The objective of this study was to compare the effectiveness of a 6-month course of therapy using an FDC(polypill) and a free combination of antihypertensive drugs and statins in achieving target levels of SCORE-2 scale scores, lipid parameters by CVD group, blood pressure (BP) and evaluate organoprotective effectiveness of pharmacotherapy in AH patients with high and very high cardiovascular risk (CVR).

2. Materials and Methods

The study included 119 patients with AH Grades 1-2 (ESC/ESH, 2018) and dyslipidemia aged 40 to 75 years, of both sexes. The exclusion criteria were: diabetes mellitus type 1 and 2, chronic kidney disease, genetic disorders of lipid metabolism (familial hypercholesterolemia), secondary arterial hypertension, gestational hypertension, atherosclerotic diseases of the cardiovascular system, including: stable angina FC II-IV, all types of unstable angina, post-infarction cardiosclerosis, acute cerebrovascular accident in history, as well as conditions after revascularization, chronic heart failure stage (NYHA FC>II), cardiac arrhythmia, severe metabolic diseases, kidney and liver diseases, as well as patient refusal to participate in the study. Office BP was measured using a mercury sphygmomanometer, according to Korotkov’s method.Blood pressure was measured three times, and the mean of these measurements was used in the analyses. The 24-hour ambulatory blood pressure monitoring (ABPM) was performed using the Cardiospy recorder (LABTechLTD, Hungary).Vascular stiffness was assessed by applanation tonometry using the SphygmoCor device (AtCor Medical, Australia), Blood levels of lipids, urea, creatinine, uric acid, glucose, ALT, AST, and CK-MB fraction were determined using a Daytona autoanalyzer (RANDOX, UK). The estimated glomerular filtration rate (eGFR) was calculated according to the CKD-EPI (2021) equation. Microalbuminuria (MAU) in morning urine was assessed by enzymatic analysis on the MindrayBS 380 biochemical analyzer (China), with a measurement range from 30 to 300 mg/L and higher. The 10-year risk of fatal and non-fatal cardiovascular events was assessed using the SCORE2 scale.

(Dataset entries)
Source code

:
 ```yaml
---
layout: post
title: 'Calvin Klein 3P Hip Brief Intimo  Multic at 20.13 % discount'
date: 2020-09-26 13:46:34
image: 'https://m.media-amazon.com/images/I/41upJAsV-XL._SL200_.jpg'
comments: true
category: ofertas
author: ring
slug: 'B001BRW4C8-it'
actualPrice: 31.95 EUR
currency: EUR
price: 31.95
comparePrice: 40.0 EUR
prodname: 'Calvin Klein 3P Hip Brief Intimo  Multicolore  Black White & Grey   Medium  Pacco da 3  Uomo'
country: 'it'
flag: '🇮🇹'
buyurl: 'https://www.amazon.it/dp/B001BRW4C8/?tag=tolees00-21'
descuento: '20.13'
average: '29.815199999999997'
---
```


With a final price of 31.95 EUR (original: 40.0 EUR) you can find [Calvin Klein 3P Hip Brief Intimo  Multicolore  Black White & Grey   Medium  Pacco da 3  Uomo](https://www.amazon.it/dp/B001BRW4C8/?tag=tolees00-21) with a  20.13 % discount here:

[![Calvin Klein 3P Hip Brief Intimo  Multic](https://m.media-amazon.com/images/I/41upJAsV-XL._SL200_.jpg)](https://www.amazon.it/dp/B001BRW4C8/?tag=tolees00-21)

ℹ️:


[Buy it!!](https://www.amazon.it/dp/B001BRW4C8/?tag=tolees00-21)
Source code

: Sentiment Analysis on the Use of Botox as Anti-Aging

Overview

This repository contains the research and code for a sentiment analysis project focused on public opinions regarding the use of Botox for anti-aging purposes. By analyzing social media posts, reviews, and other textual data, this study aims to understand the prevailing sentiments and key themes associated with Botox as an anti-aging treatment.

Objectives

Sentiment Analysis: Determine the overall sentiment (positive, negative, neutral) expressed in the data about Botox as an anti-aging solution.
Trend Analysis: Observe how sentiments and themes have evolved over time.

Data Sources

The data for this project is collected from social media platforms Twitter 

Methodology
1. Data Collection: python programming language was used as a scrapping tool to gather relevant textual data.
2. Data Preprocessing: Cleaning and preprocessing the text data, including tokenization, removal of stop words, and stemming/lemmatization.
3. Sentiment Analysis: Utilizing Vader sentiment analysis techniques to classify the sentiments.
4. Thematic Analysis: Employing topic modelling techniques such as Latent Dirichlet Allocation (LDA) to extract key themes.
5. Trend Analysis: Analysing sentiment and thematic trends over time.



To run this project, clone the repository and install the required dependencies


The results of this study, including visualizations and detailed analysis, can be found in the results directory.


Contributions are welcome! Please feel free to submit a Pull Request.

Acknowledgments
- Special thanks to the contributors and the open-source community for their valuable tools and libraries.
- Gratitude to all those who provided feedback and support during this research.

What this exercise asks:
1. Condense the paragraph of the polypill study text that begins "The study included 119 patients" into a list that keeps its main facts.
2. Carry on the polypill study text past its last sentence.

Results for the exercise:
1.
- Participants: 119 patients of both sexes, aged 40 to 75, with Grade 1–2 AH (ESC/ESH, 2018) and dyslipidemia.
- Exclusions: type 1 or 2 diabetes mellitus, chronic kidney disease, familial hypercholesterolemia, secondary or gestational hypertension, atherosclerotic cardiovascular disease (stable angina FC II–IV, any unstable angina, post-infarction cardiosclerosis, prior acute cerebrovascular accident, conditions after revascularization), chronic heart failure NYHA FC>II, cardiac arrhythmia, severe metabolic, kidney or liver disease, and refusal to participate.
- Office BP: mercury sphygmomanometer, Korotkov's method, mean of three measurements.
- 24-hour ABPM: Cardiospy recorder (LABTechLTD, Hungary).
- Vascular stiffness: applanation tonometry with the SphygmoCor device (AtCor Medical, Australia).
- Blood lipids, urea, creatinine, uric acid, glucose, ALT, AST and CK-MB fraction: Daytona autoanalyzer (RANDOX, UK).
- eGFR: CKD-EPI (2021) equation.
- Microalbuminuria: enzymatic analysis of morning urine on the MindrayBS 380 analyzer (China), range 30 to 300 mg/L and higher.
- 10-year risk of fatal and non-fatal cardiovascular events: SCORE2 scale.

2.
In the study, patients were randomized into two groups by sealed-envelope randomization. Patients in both groups received dual combination antihypertensive therapy with statins (ACEI+CA+statin) The first group (n = 60) was recommended the combination drug "Polypill: " containing lisinopril/amlodipine/rosuvastatin. The second group (n = 59) was recommended a separate form of the combination of perindopril/amlodipine and rosuvastatin.
During treatment, the dose of antihypertensive drugs was titrated every 2 weeks to achieve systolic blood pressure (SBP < 140 mmHg), diastolic blood pressure (DBP < 90 mmHg), low-density lipoprotein cholesterol (LDL < 100-70 mg/dL), non-HDL < 100-85 mg/dL) and triglycerides (< 150 mg/dL), as well as a 10% reduction in SCORE2 scores, and a 50% reduction in LDL-C from baseline, as assessed at the 12-week control visit, and the dose of statins was titrated. The drugs were prescribed at the following therapeutic doses: perindopril (4-8 mg/day), lisinopril (10-20 mg/day), amlodipine (5-10 mg/day) and rosuvastatin. Initially, rosuvastatin was administered at a moderate-intensity dose (10 mg/day), and if the target LDL-C levels was not achieved within 12 weeks of observation, the rosuvastatin dose was increased to a high-intensity dose of 20 mg/day, in accordance with ESC/EAS recommendations [15]. If adverse events occurred, patients were excluded from the study and completed a questionnaire indicating the reasons. All patients were examined before, after 3 month and 6-month pharmacotherapy.
Statistical analysis was performed using the statistical Microsoft Excel and SPSS statistics version 26.0. Baseline characteristics were summarized as frequencies and percentages for categorical variables and as mean±standard deviation (SD) for continuous variables. The Mann-Whitney U test was used to compare the differences between the two independent groups, and the Wilcoxon test (W) was used to compare the mean values of dependent samples. Group comparisons for categorical variables were performed using a chi-square test. The probability value of P<0.05 was considered statistically significant.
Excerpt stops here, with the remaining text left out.